Most cases of pancreatic cancer are detected in the later stages when they are difficult to treat and, as a result, survival is low. Over 90% of pancreatic cancers contain genetic changes that increase the activity of a protein called KRAS. This hyperactive KRAS drives cancer growth and progression. Attempts to treat pancreatic cancer using drugs that reduce the activity of KRAS have so far failed. The KRAS protein can accelerate growth in healthy cells as well as in cancer and it does this by activating various other proteins. Drugs that target some of these other proteins could be more effective at treating pancreatic cancer than the drugs that target KRAS. One of these potential targets is called ARL4C. ARL4C is active during fetal development, but it is often not present in adult tissues. Harada et al. investigated whether the protein is important in pancreatic cancer, and what other roles it has in the body, to better understand if it is a good target for cancer treatment. First, Harada et al. used cells grown in the lab to show that ARL4C contributes to the aggressive spread of human pancreatic cancers.

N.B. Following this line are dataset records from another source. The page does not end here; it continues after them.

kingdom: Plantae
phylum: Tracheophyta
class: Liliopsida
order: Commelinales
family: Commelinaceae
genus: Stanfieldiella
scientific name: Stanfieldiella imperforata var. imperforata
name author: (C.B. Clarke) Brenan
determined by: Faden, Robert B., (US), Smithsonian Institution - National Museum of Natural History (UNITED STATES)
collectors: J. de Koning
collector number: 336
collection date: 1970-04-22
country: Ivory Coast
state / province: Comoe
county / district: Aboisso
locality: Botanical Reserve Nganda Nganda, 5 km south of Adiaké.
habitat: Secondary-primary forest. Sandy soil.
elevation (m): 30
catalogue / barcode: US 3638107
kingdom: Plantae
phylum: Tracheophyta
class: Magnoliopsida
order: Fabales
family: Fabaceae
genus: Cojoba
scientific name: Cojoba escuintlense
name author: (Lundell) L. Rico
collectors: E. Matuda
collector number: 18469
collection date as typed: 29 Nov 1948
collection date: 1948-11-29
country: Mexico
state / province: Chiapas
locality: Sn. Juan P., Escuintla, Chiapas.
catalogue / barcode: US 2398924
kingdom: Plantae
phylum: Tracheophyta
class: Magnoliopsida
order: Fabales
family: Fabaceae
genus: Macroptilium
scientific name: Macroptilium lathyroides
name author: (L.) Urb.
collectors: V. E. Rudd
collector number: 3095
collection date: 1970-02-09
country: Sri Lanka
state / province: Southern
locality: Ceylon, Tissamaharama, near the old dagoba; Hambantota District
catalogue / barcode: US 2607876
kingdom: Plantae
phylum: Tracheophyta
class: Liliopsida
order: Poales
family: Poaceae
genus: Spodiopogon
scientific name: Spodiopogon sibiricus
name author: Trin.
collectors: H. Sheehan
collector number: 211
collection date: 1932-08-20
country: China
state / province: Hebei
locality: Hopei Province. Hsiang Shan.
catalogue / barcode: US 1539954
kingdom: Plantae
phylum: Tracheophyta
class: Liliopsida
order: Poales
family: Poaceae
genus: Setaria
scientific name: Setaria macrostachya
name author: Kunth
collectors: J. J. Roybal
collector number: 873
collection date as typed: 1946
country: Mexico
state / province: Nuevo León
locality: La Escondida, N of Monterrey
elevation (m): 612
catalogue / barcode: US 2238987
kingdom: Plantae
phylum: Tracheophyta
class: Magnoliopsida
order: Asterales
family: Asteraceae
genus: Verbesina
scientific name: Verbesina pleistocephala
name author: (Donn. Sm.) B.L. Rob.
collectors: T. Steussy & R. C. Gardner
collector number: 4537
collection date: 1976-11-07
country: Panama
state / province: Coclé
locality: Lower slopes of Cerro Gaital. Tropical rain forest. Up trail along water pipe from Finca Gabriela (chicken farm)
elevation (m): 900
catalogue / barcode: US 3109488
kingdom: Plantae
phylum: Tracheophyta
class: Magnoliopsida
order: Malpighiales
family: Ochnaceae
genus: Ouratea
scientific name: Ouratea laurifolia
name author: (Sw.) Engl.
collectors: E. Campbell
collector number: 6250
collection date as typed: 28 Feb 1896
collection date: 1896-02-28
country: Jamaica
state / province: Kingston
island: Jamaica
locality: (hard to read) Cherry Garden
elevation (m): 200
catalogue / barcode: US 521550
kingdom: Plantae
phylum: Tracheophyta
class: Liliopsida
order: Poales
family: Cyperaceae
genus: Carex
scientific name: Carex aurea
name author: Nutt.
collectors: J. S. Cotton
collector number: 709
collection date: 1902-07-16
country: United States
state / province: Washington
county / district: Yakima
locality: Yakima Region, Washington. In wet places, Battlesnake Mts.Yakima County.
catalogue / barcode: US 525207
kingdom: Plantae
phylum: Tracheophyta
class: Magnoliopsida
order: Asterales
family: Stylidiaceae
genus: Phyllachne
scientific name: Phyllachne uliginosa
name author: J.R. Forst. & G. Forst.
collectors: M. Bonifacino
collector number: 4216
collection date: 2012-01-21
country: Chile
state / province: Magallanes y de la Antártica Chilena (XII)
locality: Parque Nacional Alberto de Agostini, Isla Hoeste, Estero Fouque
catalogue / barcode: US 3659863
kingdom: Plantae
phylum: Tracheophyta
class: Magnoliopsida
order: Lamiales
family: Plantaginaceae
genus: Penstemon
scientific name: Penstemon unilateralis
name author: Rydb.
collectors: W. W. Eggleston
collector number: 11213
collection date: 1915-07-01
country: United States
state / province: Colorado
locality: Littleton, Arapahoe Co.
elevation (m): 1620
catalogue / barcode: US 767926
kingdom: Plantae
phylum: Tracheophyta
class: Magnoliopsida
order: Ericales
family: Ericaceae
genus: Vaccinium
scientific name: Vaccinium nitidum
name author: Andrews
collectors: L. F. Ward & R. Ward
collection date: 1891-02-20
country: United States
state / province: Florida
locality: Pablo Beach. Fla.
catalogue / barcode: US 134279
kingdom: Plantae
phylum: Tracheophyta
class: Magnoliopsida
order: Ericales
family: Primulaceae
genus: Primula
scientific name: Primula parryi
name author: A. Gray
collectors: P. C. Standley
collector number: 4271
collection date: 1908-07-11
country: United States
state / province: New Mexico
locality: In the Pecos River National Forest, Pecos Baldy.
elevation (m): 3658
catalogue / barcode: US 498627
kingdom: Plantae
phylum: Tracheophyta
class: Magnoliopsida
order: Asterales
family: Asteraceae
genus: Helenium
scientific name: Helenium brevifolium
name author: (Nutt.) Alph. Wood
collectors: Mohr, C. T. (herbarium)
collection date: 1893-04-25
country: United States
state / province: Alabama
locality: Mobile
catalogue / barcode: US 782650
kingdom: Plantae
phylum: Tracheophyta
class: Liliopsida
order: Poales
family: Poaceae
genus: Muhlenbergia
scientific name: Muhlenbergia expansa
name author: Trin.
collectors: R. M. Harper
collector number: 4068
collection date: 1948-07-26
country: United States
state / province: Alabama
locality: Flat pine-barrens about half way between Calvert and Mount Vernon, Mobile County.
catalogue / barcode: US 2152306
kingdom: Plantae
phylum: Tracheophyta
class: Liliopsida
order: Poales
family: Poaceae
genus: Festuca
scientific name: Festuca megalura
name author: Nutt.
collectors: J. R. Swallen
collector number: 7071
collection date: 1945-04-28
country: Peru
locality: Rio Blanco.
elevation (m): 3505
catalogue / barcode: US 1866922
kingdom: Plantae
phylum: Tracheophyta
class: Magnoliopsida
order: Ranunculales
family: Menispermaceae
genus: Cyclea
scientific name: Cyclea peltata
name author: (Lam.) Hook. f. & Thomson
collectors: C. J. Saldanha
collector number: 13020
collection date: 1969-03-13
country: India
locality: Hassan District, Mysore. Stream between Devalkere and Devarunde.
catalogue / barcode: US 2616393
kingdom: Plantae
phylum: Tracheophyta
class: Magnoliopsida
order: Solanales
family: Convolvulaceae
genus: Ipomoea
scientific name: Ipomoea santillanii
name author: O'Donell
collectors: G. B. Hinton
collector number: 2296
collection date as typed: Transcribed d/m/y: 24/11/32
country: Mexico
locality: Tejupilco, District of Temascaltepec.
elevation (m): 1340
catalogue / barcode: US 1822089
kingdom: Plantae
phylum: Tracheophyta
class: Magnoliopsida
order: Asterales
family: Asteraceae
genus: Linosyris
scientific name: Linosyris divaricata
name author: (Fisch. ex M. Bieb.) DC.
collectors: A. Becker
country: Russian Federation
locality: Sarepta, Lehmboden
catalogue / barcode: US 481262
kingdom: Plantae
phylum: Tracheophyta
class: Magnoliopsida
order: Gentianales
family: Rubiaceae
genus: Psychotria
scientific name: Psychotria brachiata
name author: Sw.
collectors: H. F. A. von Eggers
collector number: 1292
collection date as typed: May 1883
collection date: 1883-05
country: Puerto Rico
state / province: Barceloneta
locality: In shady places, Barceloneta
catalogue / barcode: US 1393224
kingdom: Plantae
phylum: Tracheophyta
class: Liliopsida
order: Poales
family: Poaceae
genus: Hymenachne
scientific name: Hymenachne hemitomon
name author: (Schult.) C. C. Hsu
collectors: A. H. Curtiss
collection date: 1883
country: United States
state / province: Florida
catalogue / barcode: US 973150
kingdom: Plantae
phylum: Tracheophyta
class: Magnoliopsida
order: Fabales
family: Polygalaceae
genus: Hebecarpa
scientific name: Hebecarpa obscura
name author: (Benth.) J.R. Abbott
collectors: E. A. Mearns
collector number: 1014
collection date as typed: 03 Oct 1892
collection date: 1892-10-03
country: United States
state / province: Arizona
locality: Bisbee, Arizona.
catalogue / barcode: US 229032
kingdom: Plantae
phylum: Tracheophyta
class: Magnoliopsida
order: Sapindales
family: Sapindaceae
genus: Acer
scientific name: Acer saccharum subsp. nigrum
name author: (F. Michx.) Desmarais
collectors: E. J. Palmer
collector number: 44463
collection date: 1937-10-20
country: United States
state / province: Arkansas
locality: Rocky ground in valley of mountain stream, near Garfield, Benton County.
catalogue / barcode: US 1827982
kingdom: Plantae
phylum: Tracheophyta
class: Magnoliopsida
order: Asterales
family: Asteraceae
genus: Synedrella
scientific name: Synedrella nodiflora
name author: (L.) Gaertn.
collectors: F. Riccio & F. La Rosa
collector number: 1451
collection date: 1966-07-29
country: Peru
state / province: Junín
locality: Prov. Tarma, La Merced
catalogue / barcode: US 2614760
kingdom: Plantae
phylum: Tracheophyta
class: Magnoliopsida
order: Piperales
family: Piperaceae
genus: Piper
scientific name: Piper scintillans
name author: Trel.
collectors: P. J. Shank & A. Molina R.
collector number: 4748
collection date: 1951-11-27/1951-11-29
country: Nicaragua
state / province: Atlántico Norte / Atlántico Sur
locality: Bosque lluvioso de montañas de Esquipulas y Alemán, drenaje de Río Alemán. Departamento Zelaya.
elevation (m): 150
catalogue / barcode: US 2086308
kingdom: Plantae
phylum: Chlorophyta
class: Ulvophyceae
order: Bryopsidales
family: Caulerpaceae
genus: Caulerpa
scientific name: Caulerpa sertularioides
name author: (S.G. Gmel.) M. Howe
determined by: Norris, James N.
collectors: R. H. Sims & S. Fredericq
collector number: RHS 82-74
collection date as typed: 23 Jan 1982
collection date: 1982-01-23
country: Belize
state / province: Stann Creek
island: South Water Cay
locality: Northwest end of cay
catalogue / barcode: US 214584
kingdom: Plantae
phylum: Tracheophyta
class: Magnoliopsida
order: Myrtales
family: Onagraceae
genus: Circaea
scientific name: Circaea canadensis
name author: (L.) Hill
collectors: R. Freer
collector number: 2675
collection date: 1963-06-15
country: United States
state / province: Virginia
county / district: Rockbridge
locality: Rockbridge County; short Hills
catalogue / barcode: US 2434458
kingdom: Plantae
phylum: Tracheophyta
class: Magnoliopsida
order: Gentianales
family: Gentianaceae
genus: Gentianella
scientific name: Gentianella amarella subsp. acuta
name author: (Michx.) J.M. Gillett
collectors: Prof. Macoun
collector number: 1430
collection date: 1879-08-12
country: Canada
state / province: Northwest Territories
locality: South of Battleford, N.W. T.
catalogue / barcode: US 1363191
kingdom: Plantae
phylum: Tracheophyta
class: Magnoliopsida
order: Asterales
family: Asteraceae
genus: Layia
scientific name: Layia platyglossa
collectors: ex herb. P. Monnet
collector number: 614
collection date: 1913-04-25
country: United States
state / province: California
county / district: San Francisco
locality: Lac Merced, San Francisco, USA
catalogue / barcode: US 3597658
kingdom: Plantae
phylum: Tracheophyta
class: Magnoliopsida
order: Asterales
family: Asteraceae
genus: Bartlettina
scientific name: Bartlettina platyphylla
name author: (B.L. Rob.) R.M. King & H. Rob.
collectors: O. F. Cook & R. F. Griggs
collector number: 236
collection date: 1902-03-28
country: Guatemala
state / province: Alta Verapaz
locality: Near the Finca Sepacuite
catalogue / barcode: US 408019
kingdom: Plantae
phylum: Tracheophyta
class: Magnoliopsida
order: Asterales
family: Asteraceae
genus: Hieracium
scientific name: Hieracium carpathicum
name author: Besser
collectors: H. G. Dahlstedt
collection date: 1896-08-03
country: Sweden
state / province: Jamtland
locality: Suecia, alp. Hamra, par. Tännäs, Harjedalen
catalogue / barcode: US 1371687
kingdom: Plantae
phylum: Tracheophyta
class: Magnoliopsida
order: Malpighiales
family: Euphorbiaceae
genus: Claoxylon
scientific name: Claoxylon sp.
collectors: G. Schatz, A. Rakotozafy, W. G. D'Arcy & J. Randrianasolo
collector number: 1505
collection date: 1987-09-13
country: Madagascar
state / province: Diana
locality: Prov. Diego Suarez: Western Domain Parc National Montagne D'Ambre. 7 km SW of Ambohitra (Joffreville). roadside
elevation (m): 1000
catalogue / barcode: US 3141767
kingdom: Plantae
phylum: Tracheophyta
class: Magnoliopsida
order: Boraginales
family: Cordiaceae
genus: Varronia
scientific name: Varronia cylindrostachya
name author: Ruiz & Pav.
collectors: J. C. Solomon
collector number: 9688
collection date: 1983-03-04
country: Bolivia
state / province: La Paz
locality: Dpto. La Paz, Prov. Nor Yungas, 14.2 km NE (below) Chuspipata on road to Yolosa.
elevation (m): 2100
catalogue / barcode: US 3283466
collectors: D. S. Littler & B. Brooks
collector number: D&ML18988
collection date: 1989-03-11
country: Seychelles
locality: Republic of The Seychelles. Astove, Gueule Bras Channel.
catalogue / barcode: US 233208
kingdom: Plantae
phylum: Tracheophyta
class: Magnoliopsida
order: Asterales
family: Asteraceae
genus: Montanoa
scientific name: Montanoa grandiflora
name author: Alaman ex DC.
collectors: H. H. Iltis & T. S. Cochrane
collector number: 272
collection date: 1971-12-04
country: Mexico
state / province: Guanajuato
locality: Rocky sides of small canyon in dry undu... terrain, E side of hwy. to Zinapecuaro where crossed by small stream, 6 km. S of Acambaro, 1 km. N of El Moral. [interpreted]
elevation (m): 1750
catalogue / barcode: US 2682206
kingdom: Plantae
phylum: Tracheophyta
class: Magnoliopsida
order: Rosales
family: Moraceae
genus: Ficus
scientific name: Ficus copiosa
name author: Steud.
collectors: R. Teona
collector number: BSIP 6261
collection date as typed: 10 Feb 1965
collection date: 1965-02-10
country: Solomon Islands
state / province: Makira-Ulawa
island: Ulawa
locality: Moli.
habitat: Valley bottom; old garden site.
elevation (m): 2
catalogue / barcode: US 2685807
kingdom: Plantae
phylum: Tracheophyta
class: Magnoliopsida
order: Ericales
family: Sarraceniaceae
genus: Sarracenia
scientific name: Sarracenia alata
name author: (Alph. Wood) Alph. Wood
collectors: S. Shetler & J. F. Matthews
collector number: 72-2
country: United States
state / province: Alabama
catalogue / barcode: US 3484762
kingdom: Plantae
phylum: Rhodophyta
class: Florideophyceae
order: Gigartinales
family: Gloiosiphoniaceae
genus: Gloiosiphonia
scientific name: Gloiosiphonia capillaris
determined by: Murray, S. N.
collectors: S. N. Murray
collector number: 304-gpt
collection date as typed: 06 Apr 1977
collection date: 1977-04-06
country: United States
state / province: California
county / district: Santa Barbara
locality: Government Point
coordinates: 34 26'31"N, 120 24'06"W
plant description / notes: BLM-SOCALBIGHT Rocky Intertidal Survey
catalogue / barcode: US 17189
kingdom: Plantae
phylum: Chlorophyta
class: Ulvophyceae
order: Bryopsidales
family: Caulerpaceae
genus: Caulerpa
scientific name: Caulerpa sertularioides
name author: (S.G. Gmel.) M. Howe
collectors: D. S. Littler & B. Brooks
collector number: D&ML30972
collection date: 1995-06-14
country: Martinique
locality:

Using mice, Harada et al. also showed that blocking the activity of ARL4C in pancreatic cancers helped to slow their progression. Harada et al.'s results suggest that ARL4C could be a good target for new drugs treating pancreatic cancers. Given that this protein does not seem to have important roles in the cells of adults, targeting it is unlikely to have major side effects. Further investigation of ARL4C in more human-like animal models will help to confirm these results.